Running the TD160HD with the Argo mounted and a Crystal arm cable (chosen to match the rest of the cabling in the system rather than the deck specifically) the performance delivered was frankly astonishing for the money. Like its principal competitor, VPI’s Scout, the TD160 completely redefines your expectations as to just how much music you can get from a basic analogue set-up. Compared to the more affordable offerings from Rega and ProJect this is definitely the real deal. The dynamic envelope, bandwidth, transparency and range of expression available puts many a high-end CD player to shame – and quite a few wannabe turntables too. There’s an attractive pace and momentum to music that demands it, a more relaxed ease and expansive fluidity to more introspective material. So KT Tunstall’s ‘Black Horse And The Cherry Tree’ has an infectious bounce and drive that picks up effortlessly from the more reflective, stretched-out tempo of ‘Under The Weather’. Rock solid drums propel the track, easily bridging the hesitations and breaks that keep things interesting across the length of this perfectly shaped mini-pop statement. Yet the music slips just as effortlessly into the tactile, almost reggae bass line of ‘Miniature Disasters’ with its deep, deep thuddy bass drum. Too many decks roll the rhythms of these successive tracks together, making them sound same-y when in reality they’re far from it. It’s this chameleon quality that underpins the stellar musical contribution of the Thorens, that allows it to put the music so firmly first. It has an innate, almost preternatural grasp of music’s rhythm and tempo, and an ability to match its pace – and shifts in pace – that allows it to live and breathe. This should come as no surprise to anybody who has heard the Clearlight turntables – but here, combined with the cost benefits of (relatively) large-scale production we discover the benefits at a previously undreamt of price-point. And there’s more: couple the deck’s plug-top power supply into something more sophisticated like a mains regenerator feeding the rest of the system, and its temporal grasp becomes absolutely front-rank, matching any ‘table I’ve heard in this important respect – making for a compellingly enjoyable listening experience.
The only record I’ve referred to is a bog-standard commercial pressing of a far from great recording. The best thing about the TD160’s inherent honesty, its reluctance to step forward in the process, is that it allows records to speak for themselves rather than standing over them, pointing out their shortcomings. Likewise, as wonderful as the Argo sounded, the DV-20X, at almost a quarter of the price, was allowed to strut its stuff, sounding well-balanced, grainless and sweetly solid.
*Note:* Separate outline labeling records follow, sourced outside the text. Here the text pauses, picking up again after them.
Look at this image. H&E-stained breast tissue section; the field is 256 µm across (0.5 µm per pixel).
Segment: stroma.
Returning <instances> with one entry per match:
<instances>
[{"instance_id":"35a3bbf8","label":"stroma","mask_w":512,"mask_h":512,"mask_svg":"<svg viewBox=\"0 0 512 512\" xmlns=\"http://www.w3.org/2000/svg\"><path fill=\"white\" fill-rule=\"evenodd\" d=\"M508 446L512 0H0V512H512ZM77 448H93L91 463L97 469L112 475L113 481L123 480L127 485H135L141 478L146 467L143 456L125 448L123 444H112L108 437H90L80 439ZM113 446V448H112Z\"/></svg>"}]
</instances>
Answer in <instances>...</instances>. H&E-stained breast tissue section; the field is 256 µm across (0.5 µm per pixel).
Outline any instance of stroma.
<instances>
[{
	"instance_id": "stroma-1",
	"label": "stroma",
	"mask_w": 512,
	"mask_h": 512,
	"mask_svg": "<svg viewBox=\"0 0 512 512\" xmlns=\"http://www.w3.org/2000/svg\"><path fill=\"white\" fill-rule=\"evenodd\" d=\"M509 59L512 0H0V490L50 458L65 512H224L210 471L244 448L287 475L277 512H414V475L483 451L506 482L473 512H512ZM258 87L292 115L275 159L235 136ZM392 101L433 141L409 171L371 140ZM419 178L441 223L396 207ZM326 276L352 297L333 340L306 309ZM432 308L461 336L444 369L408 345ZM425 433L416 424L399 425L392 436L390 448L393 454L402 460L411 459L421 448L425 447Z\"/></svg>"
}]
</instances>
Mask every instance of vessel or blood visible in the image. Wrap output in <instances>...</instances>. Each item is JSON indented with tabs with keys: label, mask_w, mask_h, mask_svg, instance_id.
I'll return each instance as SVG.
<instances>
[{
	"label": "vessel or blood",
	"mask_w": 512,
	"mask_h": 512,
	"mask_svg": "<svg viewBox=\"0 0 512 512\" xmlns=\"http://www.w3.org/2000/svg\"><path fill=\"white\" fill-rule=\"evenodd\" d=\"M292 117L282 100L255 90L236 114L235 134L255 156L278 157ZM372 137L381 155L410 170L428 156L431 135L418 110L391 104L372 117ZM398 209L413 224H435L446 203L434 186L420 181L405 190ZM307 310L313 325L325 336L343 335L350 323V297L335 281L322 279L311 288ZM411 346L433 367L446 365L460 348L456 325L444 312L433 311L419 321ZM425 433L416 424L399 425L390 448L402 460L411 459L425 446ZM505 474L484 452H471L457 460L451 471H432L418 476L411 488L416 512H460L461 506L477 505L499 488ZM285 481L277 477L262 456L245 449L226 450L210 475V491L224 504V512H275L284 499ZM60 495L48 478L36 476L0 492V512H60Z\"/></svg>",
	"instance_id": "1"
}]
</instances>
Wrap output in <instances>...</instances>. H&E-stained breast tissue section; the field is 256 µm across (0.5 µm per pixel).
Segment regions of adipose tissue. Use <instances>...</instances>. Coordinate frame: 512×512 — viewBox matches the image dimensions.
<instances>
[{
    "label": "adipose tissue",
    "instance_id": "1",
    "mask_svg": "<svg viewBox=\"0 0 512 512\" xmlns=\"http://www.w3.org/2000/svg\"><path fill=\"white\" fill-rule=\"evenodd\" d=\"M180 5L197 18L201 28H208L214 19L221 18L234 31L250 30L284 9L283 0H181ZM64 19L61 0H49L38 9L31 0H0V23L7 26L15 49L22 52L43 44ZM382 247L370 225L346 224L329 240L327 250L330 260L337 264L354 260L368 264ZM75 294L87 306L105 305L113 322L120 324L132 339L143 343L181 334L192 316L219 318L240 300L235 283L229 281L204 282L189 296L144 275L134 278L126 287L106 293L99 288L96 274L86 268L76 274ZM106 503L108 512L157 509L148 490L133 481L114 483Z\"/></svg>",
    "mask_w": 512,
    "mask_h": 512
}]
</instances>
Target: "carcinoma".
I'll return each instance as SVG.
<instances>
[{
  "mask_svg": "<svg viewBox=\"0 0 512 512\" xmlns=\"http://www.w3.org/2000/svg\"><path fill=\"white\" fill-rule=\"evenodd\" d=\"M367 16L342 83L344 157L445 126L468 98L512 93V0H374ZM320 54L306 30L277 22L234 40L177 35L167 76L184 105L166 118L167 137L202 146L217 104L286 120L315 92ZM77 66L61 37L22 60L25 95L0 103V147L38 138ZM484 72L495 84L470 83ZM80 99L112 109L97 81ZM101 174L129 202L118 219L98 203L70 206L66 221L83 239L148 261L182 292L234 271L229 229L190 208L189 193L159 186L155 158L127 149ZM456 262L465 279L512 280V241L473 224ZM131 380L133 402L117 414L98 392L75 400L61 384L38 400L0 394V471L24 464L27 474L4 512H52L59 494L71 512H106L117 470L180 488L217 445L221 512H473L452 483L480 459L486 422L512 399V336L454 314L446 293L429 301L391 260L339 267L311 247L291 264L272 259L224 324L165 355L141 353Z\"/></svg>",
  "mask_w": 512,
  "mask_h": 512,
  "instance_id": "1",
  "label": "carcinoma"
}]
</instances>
With the Dynavector installed the ‘table took on a smaller, slightly more polite and more constrained quality. It didn’t sound sat-on or shut-in, it sounded complete and satisfying. Reverting to the Argo, the benefits were hard to miss, it’s just that they made much more sense, were far more apparent going up the scale than down – which is another way of saying that the Thorens will generally deliver as much as it can. So the catchy energy of ‘Suddenly I See’ has a propulsive integrity with the DV-20X that pushes things along, a coherent flow. With the Argo the carefully woven strands and textures, the overdubs and changes in density are teased out, more apparent, adding interest and subtlety to the song. But this isn’t just about the cartridges; it’s about the deck allowing them to do their job.
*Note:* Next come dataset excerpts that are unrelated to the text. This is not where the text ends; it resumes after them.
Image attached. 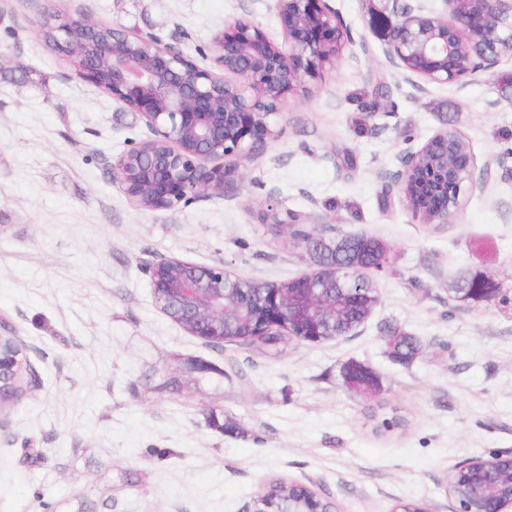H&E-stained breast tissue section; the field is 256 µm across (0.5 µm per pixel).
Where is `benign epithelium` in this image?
I'll use <instances>...</instances> for the list:
<instances>
[{
    "label": "benign epithelium",
    "instance_id": "1",
    "mask_svg": "<svg viewBox=\"0 0 512 512\" xmlns=\"http://www.w3.org/2000/svg\"><path fill=\"white\" fill-rule=\"evenodd\" d=\"M283 41L244 19L229 22L212 41L216 69L203 67L151 35L112 26V78L101 81L86 65L82 81L138 114L150 137L119 155L112 178L128 199L148 211L171 209L201 194H223L242 184L241 168L267 141L279 136L288 95L336 64V49L353 44L350 29L326 0H274ZM384 54L402 78L426 90L494 70L512 59V0H441L434 10L422 0H390ZM95 33L103 24L69 17L48 42L59 54L71 49L74 27ZM457 134L436 132L415 151L399 157L381 178L423 224H447L458 212L464 189L483 190L473 156L452 163L448 148ZM429 168L447 188L448 201L422 206L409 192ZM235 276L224 267L164 258L151 268L156 305L174 322L209 344L224 343V322L233 313L251 328L245 341L285 326L309 342L324 333L326 304L316 285L299 276L286 290L271 283L255 303L227 302ZM448 496L458 512H512V453L473 458L456 468Z\"/></svg>",
    "mask_w": 512,
    "mask_h": 512
}]
</instances>
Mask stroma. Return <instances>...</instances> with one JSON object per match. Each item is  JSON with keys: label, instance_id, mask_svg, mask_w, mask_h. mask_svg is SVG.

This evenhandedness is a mark of the deck’s inherent, almost studied neutrality. It imposes so little of itself on the process that its partnering equipment and the recorded content dominate proceedings. Again it’s a case of the RDC hallmark, with a naturally effortless separation of instruments and overall clarity that sets out a convincing soundscape without paring away the instruments to etched outlines of their solid selves. That is in turn down to the tonal and textural distinction the deck brings to individual instruments and notes, its harmonic patterns underpinned by micro-dynamic integrity and the even nature of its energy spectrum. There are no bands of unwanted colour to clog proceedings, no excess weight wobbling embarrassingly free where it’s least expected. Instead, the picture presented is clean and unadulterated, what sins there are being subtractive in nature. These are apparent in a subtle greying of the tonal palette, although not one that diminishes instrumental separation or identity. Instead it serves to mute the more vivid aspects of their tonal character. This and the limits on absolute low-frequency resolution and transparency (a lack of acoustic boundaries and the air below bass instruments, only apparent when compared to far more costly ‘tables) and some congestion or lack of poise on the most complex and energetic material are I suspect, more a product of the tonearm than the deck. Of course, a better arm alters the cost and value balance, but the inherent dynamic, bandwidth and tonal limitations of the Rega beg the question as to just how good a platform the TD160HD provides? Hopefully, it’s a question we can investigate further via the BC model, but for now, it’s the Thorens/Rega pairing that concerns us, and at the asking price the failings are frankly trivial.